→ YOUR GOAL: Write out the records again exactly. Nothing should be dropped.

── RECORDS SHOWN

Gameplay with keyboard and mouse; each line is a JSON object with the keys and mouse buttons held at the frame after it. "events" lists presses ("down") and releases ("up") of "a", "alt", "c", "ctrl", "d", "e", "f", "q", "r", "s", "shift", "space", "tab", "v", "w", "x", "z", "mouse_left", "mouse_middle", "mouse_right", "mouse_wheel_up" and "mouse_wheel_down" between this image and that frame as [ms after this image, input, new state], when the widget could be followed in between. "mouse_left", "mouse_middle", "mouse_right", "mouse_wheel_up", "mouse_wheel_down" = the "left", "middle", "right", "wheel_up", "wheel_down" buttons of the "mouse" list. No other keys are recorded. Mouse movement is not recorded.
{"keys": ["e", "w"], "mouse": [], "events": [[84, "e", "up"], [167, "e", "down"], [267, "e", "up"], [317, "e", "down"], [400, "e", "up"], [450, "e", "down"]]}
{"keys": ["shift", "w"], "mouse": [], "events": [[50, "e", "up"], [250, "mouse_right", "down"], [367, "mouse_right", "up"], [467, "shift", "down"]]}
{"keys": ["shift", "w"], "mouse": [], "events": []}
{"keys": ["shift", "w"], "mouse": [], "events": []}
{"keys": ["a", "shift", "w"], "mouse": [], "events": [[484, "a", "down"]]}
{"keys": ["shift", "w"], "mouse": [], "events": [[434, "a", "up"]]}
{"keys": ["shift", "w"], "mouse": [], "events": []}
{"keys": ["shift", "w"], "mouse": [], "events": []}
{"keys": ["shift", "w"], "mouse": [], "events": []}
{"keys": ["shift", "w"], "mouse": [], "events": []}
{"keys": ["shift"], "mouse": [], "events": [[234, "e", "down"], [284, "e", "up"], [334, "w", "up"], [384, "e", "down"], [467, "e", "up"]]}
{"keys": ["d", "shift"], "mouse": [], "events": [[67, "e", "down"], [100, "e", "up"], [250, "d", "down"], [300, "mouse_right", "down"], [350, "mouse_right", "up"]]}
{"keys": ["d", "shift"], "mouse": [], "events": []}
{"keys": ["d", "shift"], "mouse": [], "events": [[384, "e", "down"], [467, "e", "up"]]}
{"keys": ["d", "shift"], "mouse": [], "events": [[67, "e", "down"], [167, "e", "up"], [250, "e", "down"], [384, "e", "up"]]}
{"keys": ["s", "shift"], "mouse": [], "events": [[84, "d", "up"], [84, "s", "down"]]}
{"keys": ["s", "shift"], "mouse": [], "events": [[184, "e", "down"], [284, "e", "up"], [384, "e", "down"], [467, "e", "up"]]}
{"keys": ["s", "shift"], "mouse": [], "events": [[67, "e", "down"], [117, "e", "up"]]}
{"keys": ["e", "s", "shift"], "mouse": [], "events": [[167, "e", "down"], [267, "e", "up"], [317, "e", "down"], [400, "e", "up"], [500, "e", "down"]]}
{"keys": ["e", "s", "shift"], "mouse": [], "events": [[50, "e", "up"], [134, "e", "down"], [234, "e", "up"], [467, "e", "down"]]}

────

→ ANSWER BOX:
Gameplay with keyboard and mouse; each line is a JSON object with the keys and mouse buttons held at the frame after it. "events" lists presses ("down") and releases ("up") of "a", "alt", "c", "ctrl", "d", "e", "f", "q", "r", "s", "shift", "space", "tab", "v", "w", "x", "z", "mouse_left", "mouse_middle", "mouse_right", "mouse_wheel_up" and "mouse_wheel_down" between this image and that frame as [ms after this image, input, new state], when the widget could be followed in between. "mouse_left", "mouse_middle", "mouse_right", "mouse_wheel_up", "mouse_wheel_down" = the "left", "middle", "right", "wheel_up", "wheel_down" buttons of the "mouse" list. No other keys are recorded. Mouse movement is not recorded.
{"keys": ["e", "w"], "mouse": [], "events": [[84, "e", "up"], [167, "e", "down"], [267, "e", "up"], [317, "e", "down"], [400, "e", "up"], [450, "e", "down"]]}
{"keys": ["shift", "w"], "mouse": [], "events": [[50, "e", "up"], [250, "mouse_right", "down"], [367, "mouse_right", "up"], [467, "shift", "down"]]}
{"keys": ["shift", "w"], "mouse": [], "events": []}
{"keys": ["shift", "w"], "mouse": [], "events": []}
{"keys": ["a", "shift", "w"], "mouse": [], "events": [[484, "a", "down"]]}
{"keys": ["shift", "w"], "mouse": [], "events": [[434, "a", "up"]]}
{"keys": ["shift", "w"], "mouse": [], "events": []}
{"keys": ["shift", "w"], "mouse": [], "events": []}
{"keys": ["shift", "w"], "mouse": [], "events": []}
{"keys": ["shift", "w"], "mouse": [], "events": []}
{"keys": ["shift"], "mouse": [], "events": [[234, "e", "down"], [284, "e", "up"], [334, "w", "up"], [384, "e", "down"], [467, "e", "up"]]}
{"keys": ["d", "shift"], "mouse": [], "events": [[67, "e", "down"], [100, "e", "up"], [250, "d", "down"], [300, "mouse_right", "down"], [350, "mouse_right", "up"]]}
{"keys": ["d", "shift"], "mouse": [], "events": []}
{"keys": ["d", "shift"], "mouse": [], "events": [[384, "e", "down"], [467, "e", "up"]]}
{"keys": ["d", "shift"], "mouse": [], "events": [[67, "e", "down"], [167, "e", "up"], [250, "e", "down"], [384, "e", "up"]]}
{"keys": ["s", "shift"], "mouse": [], "events": [[84, "d", "up"], [84, "s", "down"]]}
{"keys": ["s", "shift"], "mouse": [], "events": [[184, "e", "down"], [284, "e", "up"], [384, "e", "down"], [467, "e", "up"]]}
{"keys": ["s", "shift"], "mouse": [], "events": [[67, "e", "down"], [117, "e", "up"]]}
{"keys": ["e", "s", "shift"], "mouse": [], "events": [[167, "e", "down"], [267, "e", "up"], [317, "e", "down"], [400, "e", "up"], [500, "e", "down"]]}
{"keys": ["e", "s", "shift"], "mouse": [], "events": [[50, "e", "up"], [134, "e", "down"], [234, "e", "up"], [467, "e", "down"]]}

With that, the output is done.